A medida que el mundo se esfuerza por reducir las emisiones de carbono, la energía solar y la eólica desempeñarán un papel cada vez más importante en las redes de suministro eléctrico. Pero estas fuentes renovables solo generan electricidad cuando hace sol o viento. Por eso, para garantizar una red eléctrica fiable, que pueda suministrar electricidad ininterrumpidamente hora tras hora y día tras día, es crucial disponer de un medio para almacenar electricidad cuando se está generando más de la necesaria, a fin de poder emplear este excedente para seguir suministrando electricidad cuando sea de noche o esté muy nublado y cuando no sople el viento.

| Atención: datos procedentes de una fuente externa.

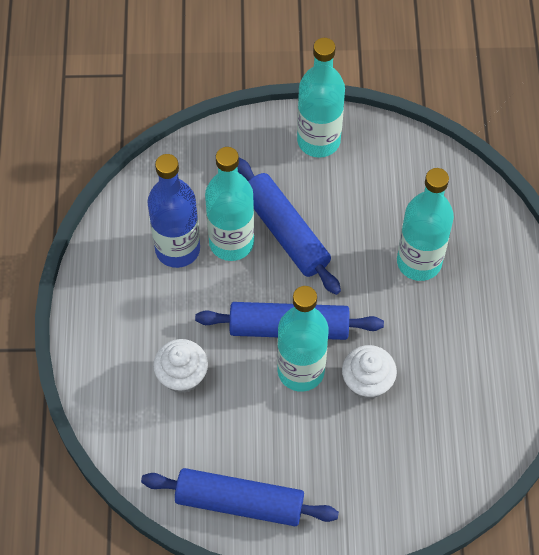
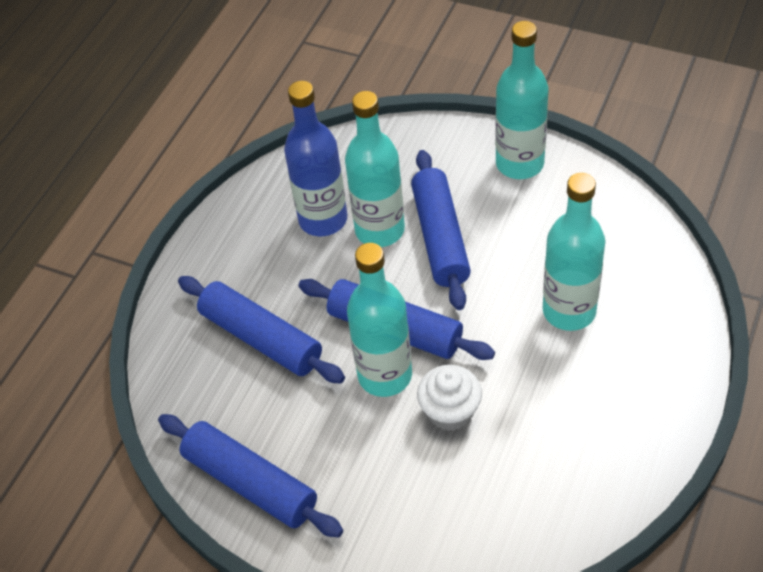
camera: 30 degrees right, 10 degrees down
white cupcake [153,339,208,393] -> blue rolling pin [178,276,345,384]

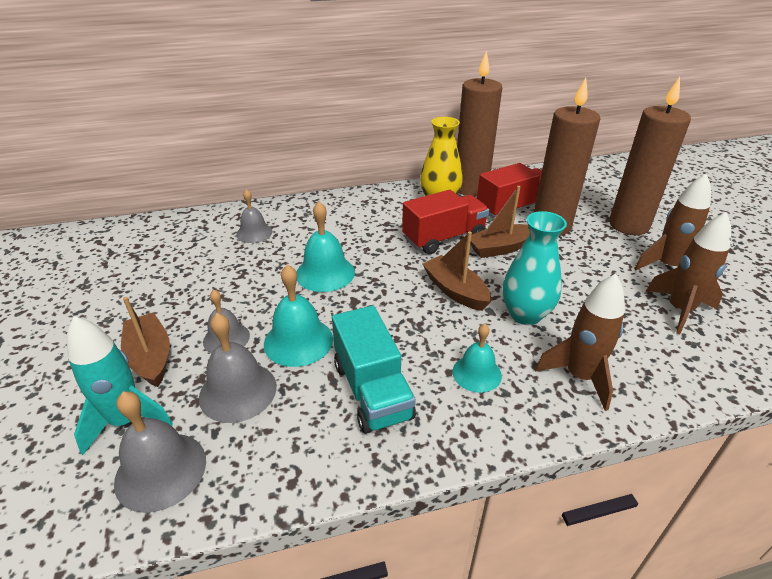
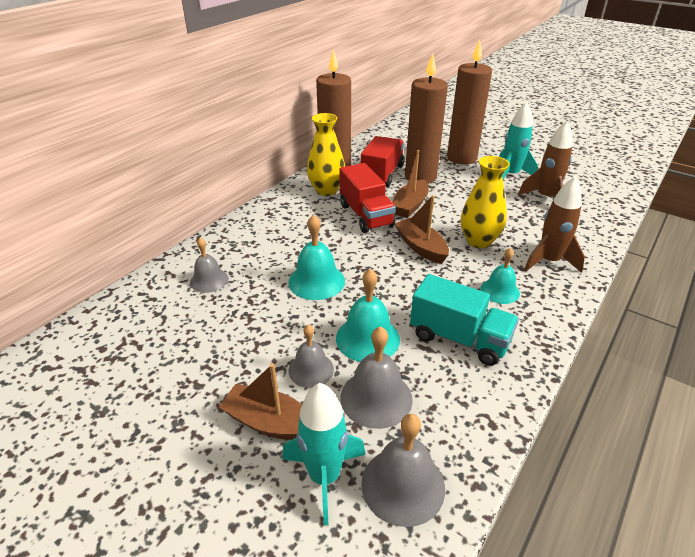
camera: 40 degrees left, 0 degrees up
red truck [402,190,489,254] -> red truck turned 135 degrees clockwise [339,163,396,233]
brown boat [423,231,491,311] -> brown boat turned 45 degrees clockwise [394,195,449,264]
turquoise vase [502,211,567,325] -> yellow vase [461,156,510,248]
brown rocket [634,174,711,270] -> turquoise rocket [499,102,538,179]

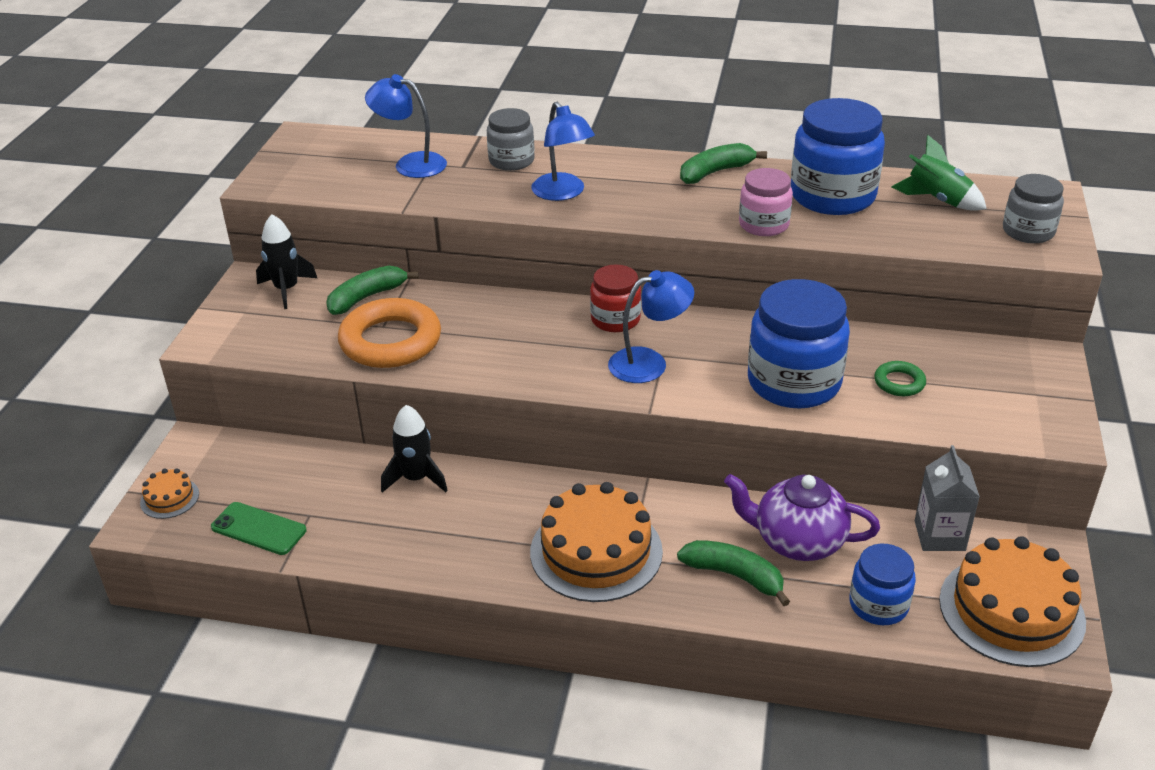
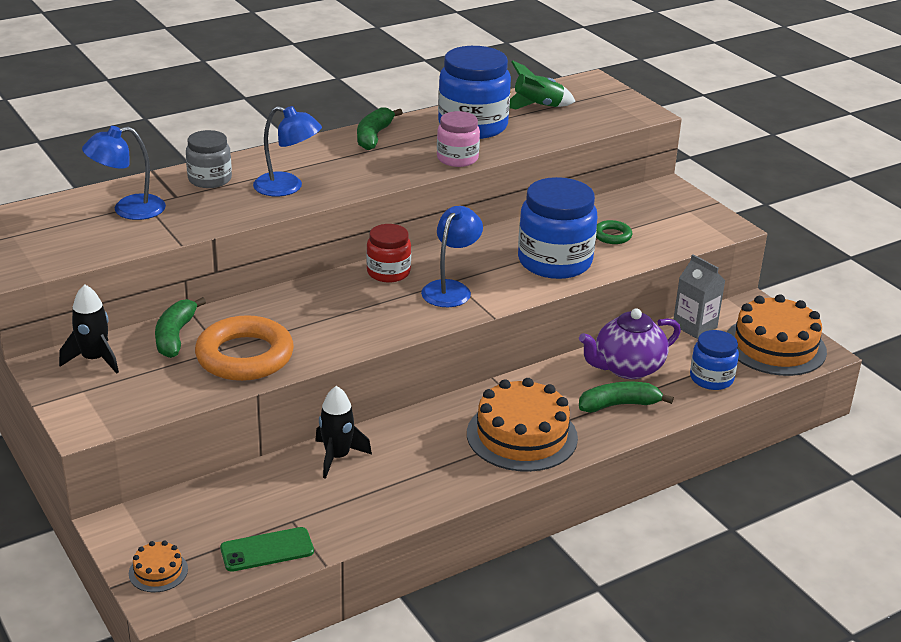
camera: 45 degrees left, 5 degrees down
grey jar [1003,174,1064,243] -> none

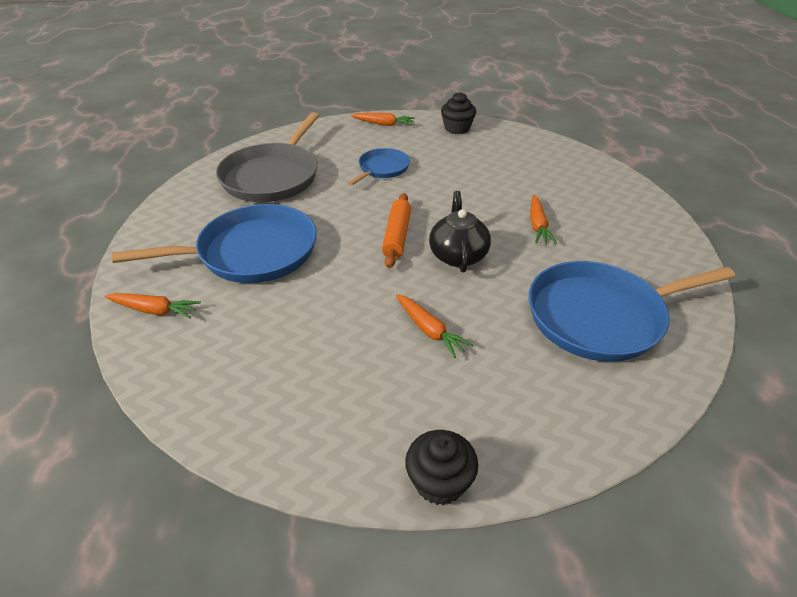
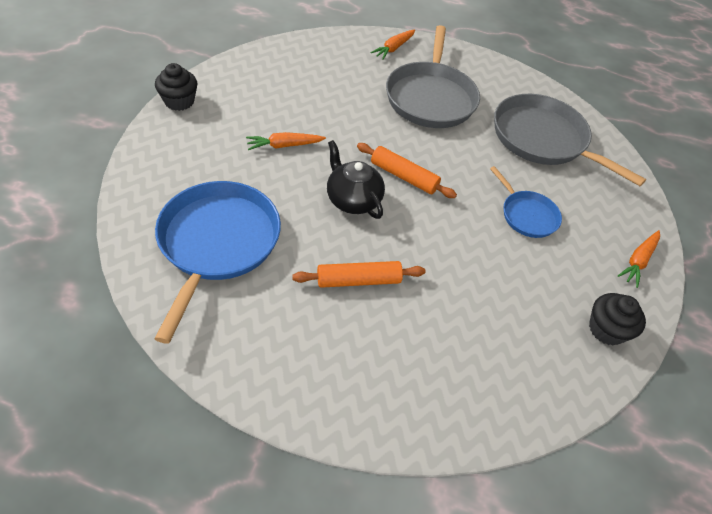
camera: 110 degrees right, 10 degrees up
blue pan [112,204,317,283] -> grey pan [386,25,480,128]
black teapot [429,191,491,273] -> black teapot turned 150 degrees counterclockwise [327,140,385,219]
orange carrot [530,195,557,244] -> orange rolling pin [292,261,426,288]

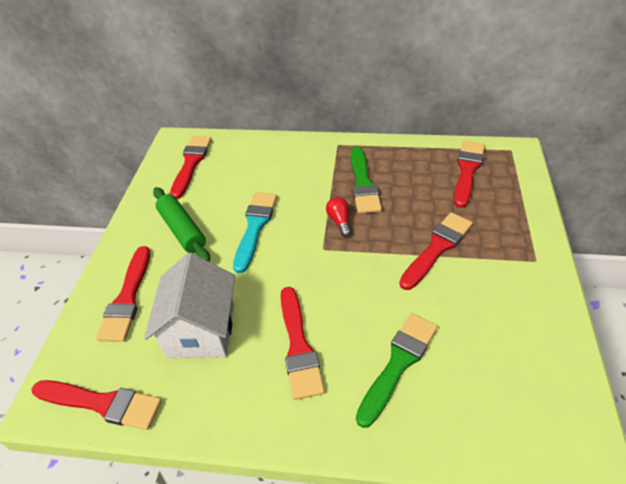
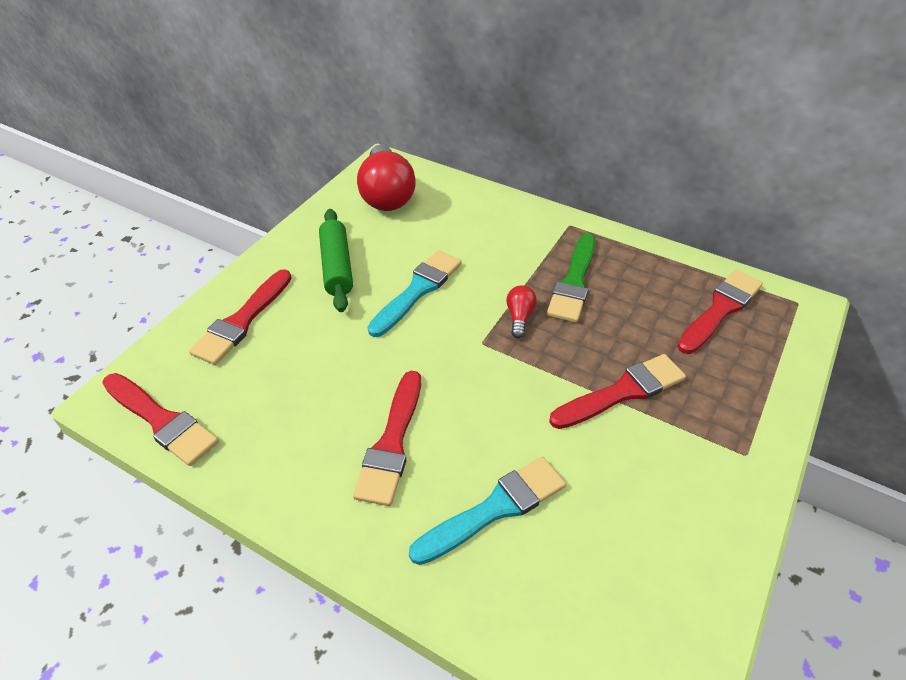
camera: 20 degrees right, 0 degrees up
white house [144,253,235,358] -> none
red brush [170,136,212,199] -> red light bulb [357,144,416,211]
green brush [356,313,437,428] -> turquoise brush [409,457,566,565]

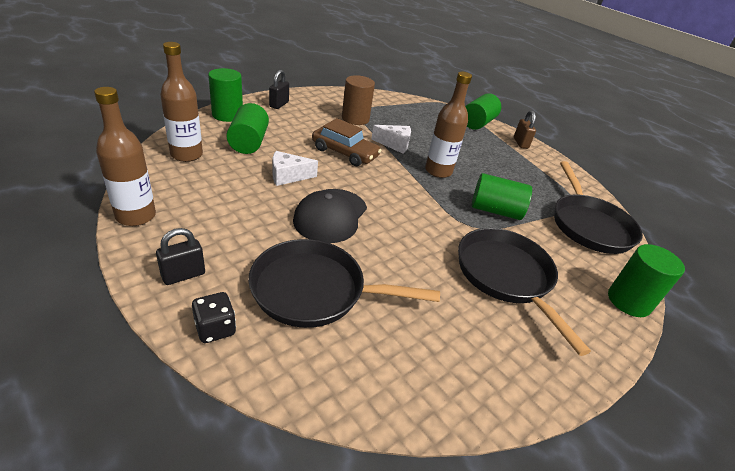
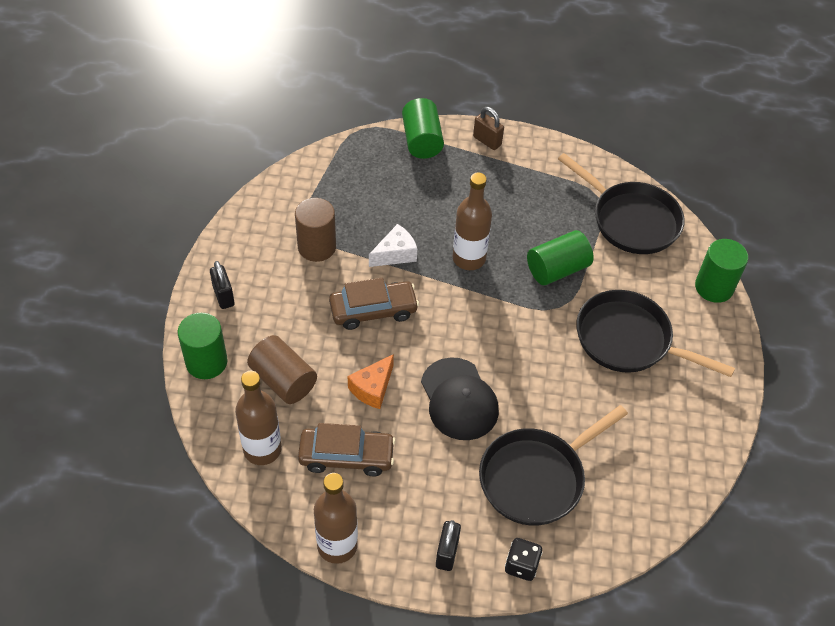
camera: 40 degrees left, 15 degrees up
green cylinder [226,103,269,154] -> brown cylinder [247,335,317,404]
white cheese [273,151,318,186] -> orange cheese [348,354,394,409]
none -> brown car [298,423,395,476]

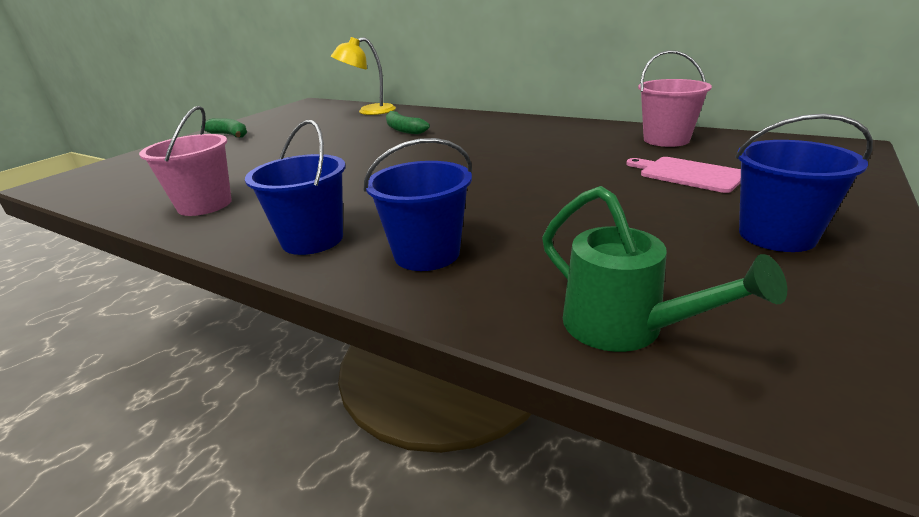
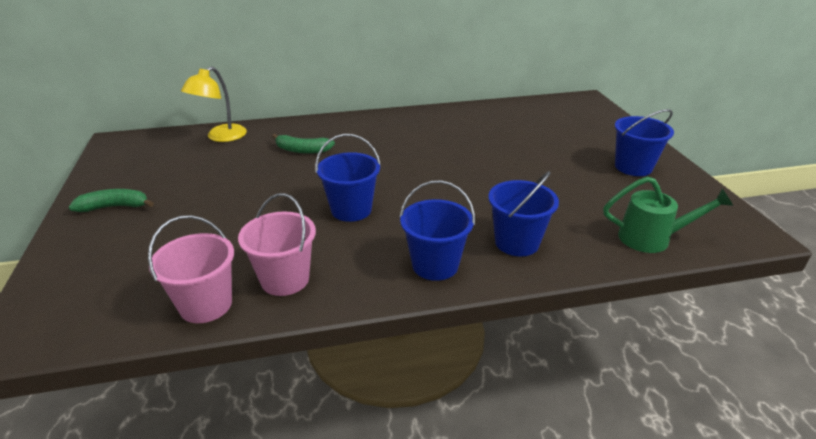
camera: 45 degrees left, 5 degrees up
pink cutting board [626,157,741,193] -> none
pink bucket [638,50,712,147] -> pink bucket moved to [148,215,234,323]
none -> blue bucket [315,134,381,222]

Y a veces será necesario almacenar grandes cantidades de electricidad no solo durante horas, sino durante días, o incluso más tiempo.

 

Algunos métodos de almacenamiento de energía de larga duración son prometedores. Por ejemplo, con el almacenamiento de energía hidroeléctrica por bombeo, el agua se bombea de un lago a otro lago más alto cuando hay electricidad extra. Luego, cuando se necesita más electricidad que la que está siendo generada directamente, esa agua ascendida se libera para que caiga de vuelta hacia el lago bajo y en su caída accione turbinas generadoras de electricidad, suministrando así la energía faltante. Pos desgracia, este método está limitado por la geografía, y muchos emplazamientos idóneos ya están en uso. Las baterías de iones de litio pueden almacenar energía para la red eléctrica, pero solo durante unas cuatro horas. Cuanto más tiempo se necesita mantener almacenada la energía, más caros resultan los sistemas de baterías.